I remember seeing a Vice News piece on a study that MIT did examining the connections and discussion habits of Clinton and Trump supporters on Twitter (article is at https://news.vice.com/en_us/article/d3xamx/journalists-and-trump-voters-live-in-separate-online-bubbles-mit-analysis-shows). The researchers assembled a series of diagrams showing the Twitter universe and how groups are connected. The results are pretty amazing and point very clearly to the "echo chamber" nature of social media users.

The researchers found that Trump supporters (just follow Trump) associated very little with Clinton supporters (just follow Clinton) or those who follow both Clinton and Trump. They found that following only one candidate predicted actual political support very well.

On issues like gun control, those who actively discuss the issue tend to fall solidly into either Clinton or Trump's camp and don't interact much. This is pretty scary to me considering that we always hear about how social media and the internet can help expose people to other viewpoints. I see this research as a strong indication that there is a tendency (at least at the political extremes) to reinforce existing beliefs, not facilitate meaningful dialogue.



As for fake news, the picture is even more disturbing. The researchers found that almost no verified journalists on Twitter reached Trump supporters. If we take the view that journalists are generally trustworthy, I find it scary to think that social media (or Twitter at least) seems to be utterly failing at creating a universal set of facts. Quite literally, Twitter seems to be allowing people to live in different worlds.

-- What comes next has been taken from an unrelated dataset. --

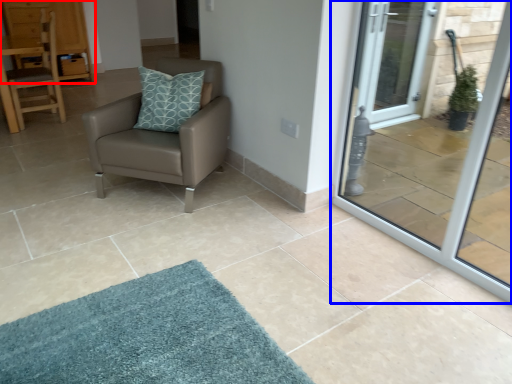
Question: Which point is further to the camera, dresser (highlighted by a red box) or door (highlighted by a blue box)?

Choices:
 (A) dresser
 (B) door

Answer: (A)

My takeaway of this is that people use social media as a form of entertainment primarily, NOT to inform themselves. Entertainment is supposed to feel good, and confronting cognitive dissonance/different opinions is rarely comfortable, let alone good feeling. Before the internet, the nightly news was how people learned about issues (a fairly consistent set of facts). Discussions took place in real life, where it's difficult to dismiss someone as "bad" because their humanity is clear. In person conversations require that both parties at least give the impression that they are considering the others viewpoint. The same is clearly not true online. The end result seems to be a technologically enhanced ideological polarization (which I would guess plays out like a negative feedback loop). Yikes.